|
Sumatera Selatan
Badai Columunimbus Ancam Sumatera Selatan
09 Pebruari 2004
TEMPO Interaktif, Palembang: Kepala Badan Meteorologi dan Geofisika Stasiun SMD II, Suyatim, mengatakan akan adanya ancaman badai angin, hujan es disertai hujan lebat dan petir, yang berkekuatan sekitar 50 knot (75 km/jam) yang melanda Sumatera Selatan. Badai angin ini dinamakan Columunimbus. Hal itu diungkapkan Suyatim kepada Tempo News Room, Senin (9/2) di ruang kerjanya.
Untuk itu, ia meminta agar warga yang tinggal di bantaran Sungai Musi khususnya pemilik rumah rakit dan panggung, dihimbau berhati-hati. Karena sifat angin ini cenderung merusak. Apalagi, curah hujan di Sumatera Selatan sedang tinggi, yang memicu tingginya pertumbuhan awan.
Menurutnya, badai angin tersebut sudah terjadi di beberapa kabupaten di Sumatera Selatan, seperti kabupaten Muara Enim, pada Jumat (6/2).
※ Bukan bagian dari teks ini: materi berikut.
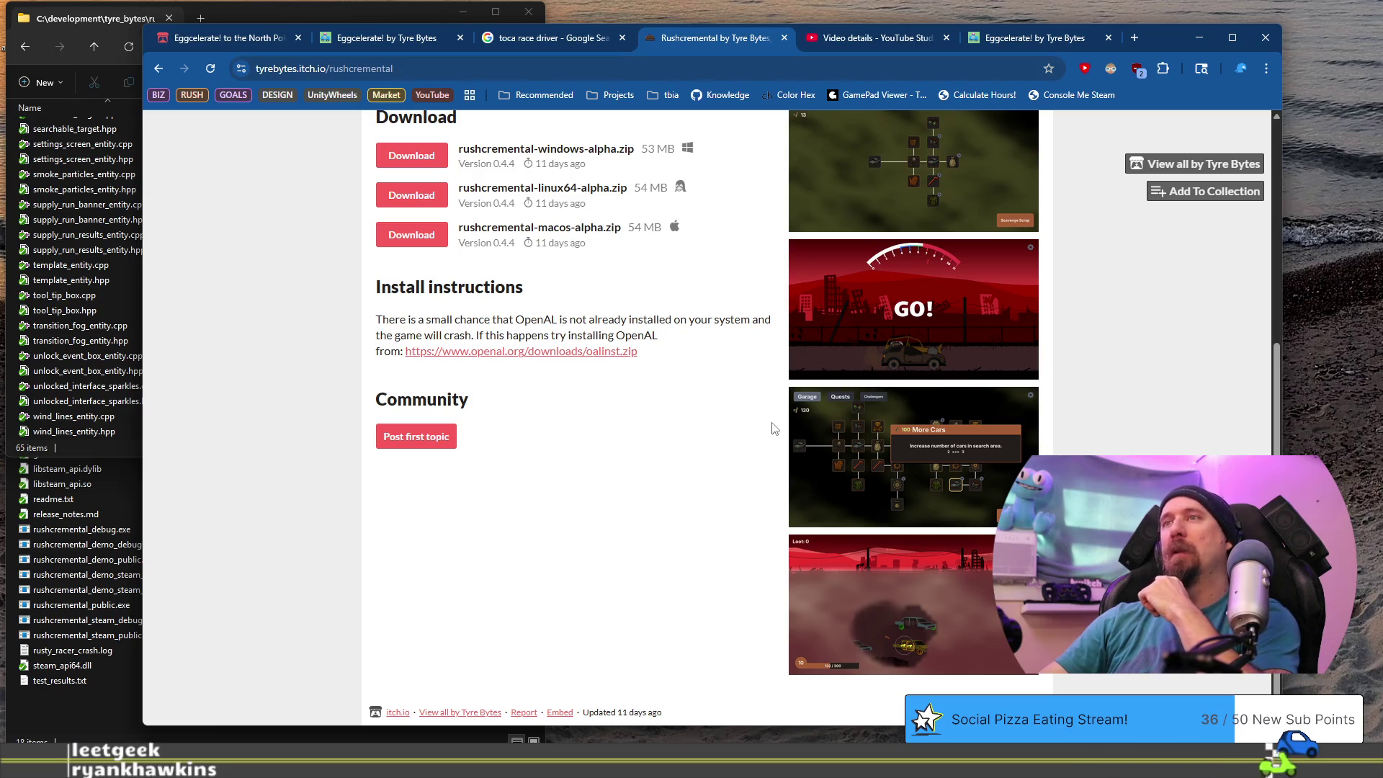
{"action": "left_click_drag", "start_coordinate": [442, 321], "coordinate": [682, 346]}
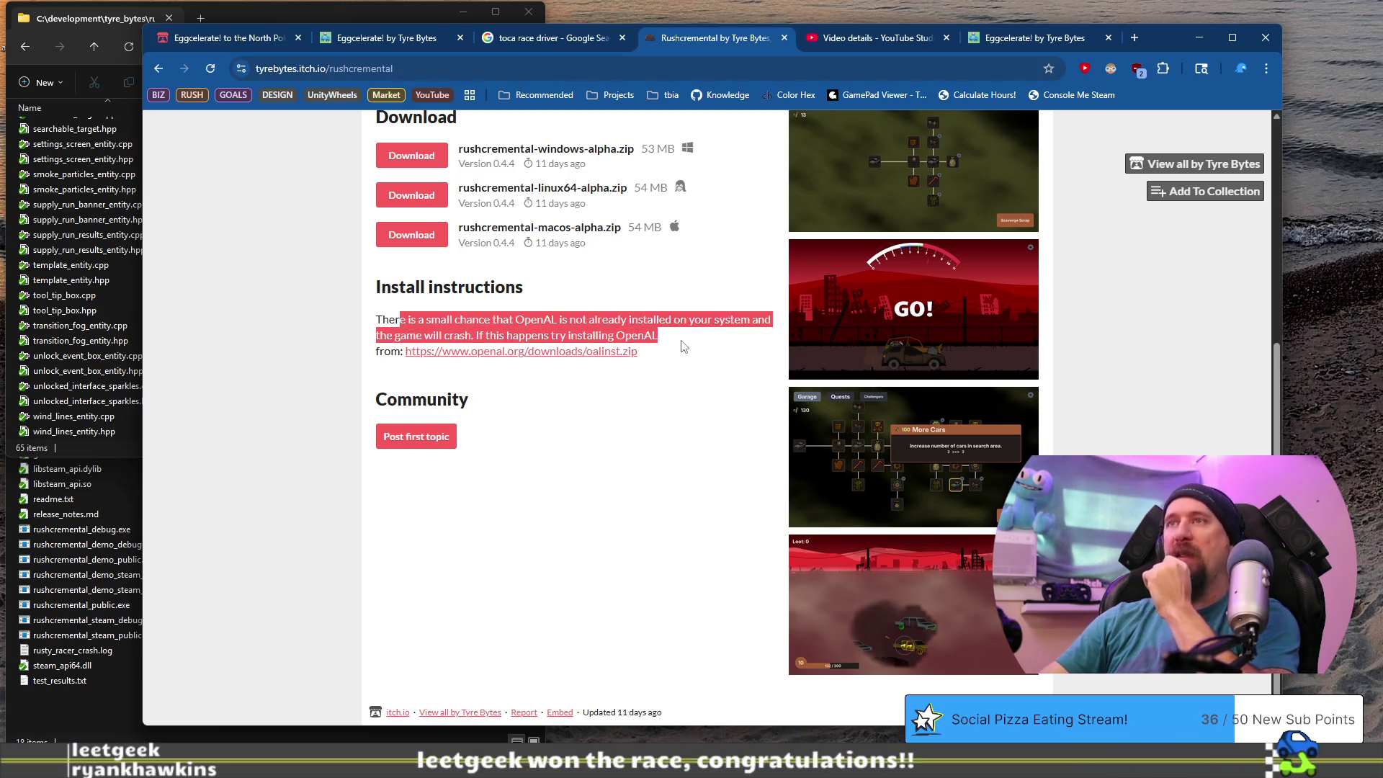
{"action": "scroll", "coordinate": [665, 473], "scroll_direction": "up", "scroll_amount": 5}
Serangan badai di sana memporakporandakan sebagian kota, menumbangkan pohon dan rumah panggung warga. Badai juga sudah menyerang Kota Pagar Alam, kemarin, yang menghancurkan sedikitnya 60 rumah warga.
Penyebab badai, menurut Suyatim, adalah terjadinya pertemuan angin dari Asia dan dari Samudera Hindia yang disebut ITC dan Z, yang menimbulkan uap air berlimpah, di lintasan Sumatera Selatan, Jawa, dan Bali merupakan .
Suyatim menambahkan, pihaknya terus memberikan informasi tentang kondisi cuaca ini kepada pihak terkait. Dengan adanya informasi awal ini, pemerintah kabupaten maupun masyarakat dapat meminimalkan kerugian.